Fabrício

Personal information
- Full name: Fabrício Silva Cabral
- Date of birth: 16 September 1981 (age 44)
- Place of birth: Rio de Janeiro, Brazil
- Height: 1.66 m (5 ft 5+1⁄2 in)
- Positions: Midfielder; forward;

Senior career*
- Years: Team / Apps / (Gls)
- 2001: Cachoeiro
- 2003: Americano
- 2005: Seongnam Ilhwa Chunma / 3 / (1)
- 2006: Portuguesa / ? / (1)
- 2007: Barueri / 9 / (1)
- 2008: Corinthians Alagoano
- 2009: Mesquita / 11 / (1)
- 2009: Terek Grozny / 0 / (0)
- 2010: Maccabi Netanya / 12 / (1)
- 2012: Santo André / 9 / (0)
- 2013: Rio Branco
- 2014: Barueri / 3 / (0)

= Fabrício (footballer, born 1981) =

Brazilian footballer

Fabrício Silva Cabral (born 16 September 1981), best known simply as Fabrício, is a Brazilian footballer.

==Career==
During his career, Fabrício was contracted to a number of modest Brazilian sides including Cachoeiro Futebol Clube, Americano Futebol Clube, Associação Portuguesa de Desportos, Grêmio Recreativo Barueri and Mesquita Futebol Clube. He also played three games as a forward for a South Korean K-League team Seongnam Ilhwa Chunma in 2005.

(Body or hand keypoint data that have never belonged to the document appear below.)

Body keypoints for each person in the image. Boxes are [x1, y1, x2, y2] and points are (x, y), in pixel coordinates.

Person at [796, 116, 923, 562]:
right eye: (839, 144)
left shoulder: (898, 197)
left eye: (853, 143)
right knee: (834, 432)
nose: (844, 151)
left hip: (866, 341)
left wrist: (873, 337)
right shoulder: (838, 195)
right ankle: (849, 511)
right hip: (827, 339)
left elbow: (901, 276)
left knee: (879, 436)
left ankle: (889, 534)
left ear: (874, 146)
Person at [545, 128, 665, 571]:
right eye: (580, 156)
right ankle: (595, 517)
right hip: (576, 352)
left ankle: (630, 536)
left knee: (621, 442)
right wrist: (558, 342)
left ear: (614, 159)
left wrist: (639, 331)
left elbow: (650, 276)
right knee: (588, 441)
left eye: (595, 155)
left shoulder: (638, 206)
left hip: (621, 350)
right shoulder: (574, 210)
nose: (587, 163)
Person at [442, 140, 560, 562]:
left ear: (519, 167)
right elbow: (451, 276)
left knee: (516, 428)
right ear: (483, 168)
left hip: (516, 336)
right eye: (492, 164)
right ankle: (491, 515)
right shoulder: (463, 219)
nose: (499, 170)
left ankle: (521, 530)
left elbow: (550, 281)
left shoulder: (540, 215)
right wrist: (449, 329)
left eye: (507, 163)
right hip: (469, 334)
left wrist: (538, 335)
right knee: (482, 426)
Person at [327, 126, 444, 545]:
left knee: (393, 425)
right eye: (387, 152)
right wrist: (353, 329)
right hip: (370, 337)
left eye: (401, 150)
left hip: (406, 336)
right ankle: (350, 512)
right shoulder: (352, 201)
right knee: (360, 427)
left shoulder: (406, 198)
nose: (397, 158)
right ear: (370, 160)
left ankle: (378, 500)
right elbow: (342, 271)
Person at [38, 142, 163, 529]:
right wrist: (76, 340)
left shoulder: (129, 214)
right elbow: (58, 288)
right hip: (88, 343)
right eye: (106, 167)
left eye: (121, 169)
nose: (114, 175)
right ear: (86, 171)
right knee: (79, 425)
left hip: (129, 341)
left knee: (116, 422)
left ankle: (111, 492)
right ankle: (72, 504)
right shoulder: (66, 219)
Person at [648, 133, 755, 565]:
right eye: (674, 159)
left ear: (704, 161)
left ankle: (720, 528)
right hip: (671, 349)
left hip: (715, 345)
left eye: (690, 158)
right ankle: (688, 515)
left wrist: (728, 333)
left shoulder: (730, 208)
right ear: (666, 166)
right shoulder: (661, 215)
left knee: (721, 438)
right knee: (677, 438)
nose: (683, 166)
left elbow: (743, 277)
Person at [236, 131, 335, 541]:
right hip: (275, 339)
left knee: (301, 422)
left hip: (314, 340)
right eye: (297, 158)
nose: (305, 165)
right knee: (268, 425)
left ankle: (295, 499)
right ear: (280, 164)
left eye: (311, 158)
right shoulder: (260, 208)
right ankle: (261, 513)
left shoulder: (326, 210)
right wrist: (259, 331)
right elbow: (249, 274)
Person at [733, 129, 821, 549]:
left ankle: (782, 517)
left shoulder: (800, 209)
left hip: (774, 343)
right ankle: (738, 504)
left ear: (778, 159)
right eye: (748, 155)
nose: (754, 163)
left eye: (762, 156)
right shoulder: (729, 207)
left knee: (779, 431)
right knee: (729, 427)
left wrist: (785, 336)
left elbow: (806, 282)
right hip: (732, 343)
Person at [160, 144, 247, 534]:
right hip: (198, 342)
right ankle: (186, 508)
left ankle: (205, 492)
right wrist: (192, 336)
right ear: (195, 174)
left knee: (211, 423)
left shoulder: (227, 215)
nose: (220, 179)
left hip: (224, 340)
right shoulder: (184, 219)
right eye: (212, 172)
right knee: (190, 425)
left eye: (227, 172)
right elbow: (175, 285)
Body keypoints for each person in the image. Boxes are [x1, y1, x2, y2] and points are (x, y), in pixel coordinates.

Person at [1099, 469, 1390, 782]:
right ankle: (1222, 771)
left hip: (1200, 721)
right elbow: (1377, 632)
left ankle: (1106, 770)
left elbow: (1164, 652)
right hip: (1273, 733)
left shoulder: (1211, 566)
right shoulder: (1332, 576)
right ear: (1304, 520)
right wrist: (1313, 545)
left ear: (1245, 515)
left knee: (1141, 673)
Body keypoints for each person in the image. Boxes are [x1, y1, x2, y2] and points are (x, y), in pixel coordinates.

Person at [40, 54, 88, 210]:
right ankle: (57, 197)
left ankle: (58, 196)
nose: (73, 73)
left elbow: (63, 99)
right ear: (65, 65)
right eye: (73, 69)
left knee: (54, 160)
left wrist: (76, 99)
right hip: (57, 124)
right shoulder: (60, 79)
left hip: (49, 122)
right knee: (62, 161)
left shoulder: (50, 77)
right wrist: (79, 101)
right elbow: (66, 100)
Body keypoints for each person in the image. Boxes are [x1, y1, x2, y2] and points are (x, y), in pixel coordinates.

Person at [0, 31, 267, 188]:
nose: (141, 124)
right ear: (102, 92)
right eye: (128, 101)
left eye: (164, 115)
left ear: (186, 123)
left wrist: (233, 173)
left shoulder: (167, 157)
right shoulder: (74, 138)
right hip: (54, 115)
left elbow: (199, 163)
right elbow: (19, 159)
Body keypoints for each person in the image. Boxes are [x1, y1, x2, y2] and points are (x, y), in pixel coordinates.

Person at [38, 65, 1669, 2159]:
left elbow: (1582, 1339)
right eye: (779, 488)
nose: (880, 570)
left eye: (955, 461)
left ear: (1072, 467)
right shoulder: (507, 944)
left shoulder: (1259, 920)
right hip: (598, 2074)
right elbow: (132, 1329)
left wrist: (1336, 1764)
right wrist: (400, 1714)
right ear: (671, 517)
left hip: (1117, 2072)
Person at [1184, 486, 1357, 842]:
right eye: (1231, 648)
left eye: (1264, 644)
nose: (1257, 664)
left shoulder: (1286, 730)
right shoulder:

Being a free agent, he signed for Russian Premier League side Terek on 31 August 2009 until the end of the season, and was falsely introduced to the press as a well-known former Botafogo player. A one hundred sixty six-centimeter footballer, he weighed 71 kilos at that moment. His contract was terminated on 9 October 2009. In the January 2010 transfer window Fabricio arrived in Israel to try out for local club Hapoel Tel Aviv F.C. Having failed to impress, he left to go on trial at Maccabi Netanya F.C. which signed him on January 18, 2010.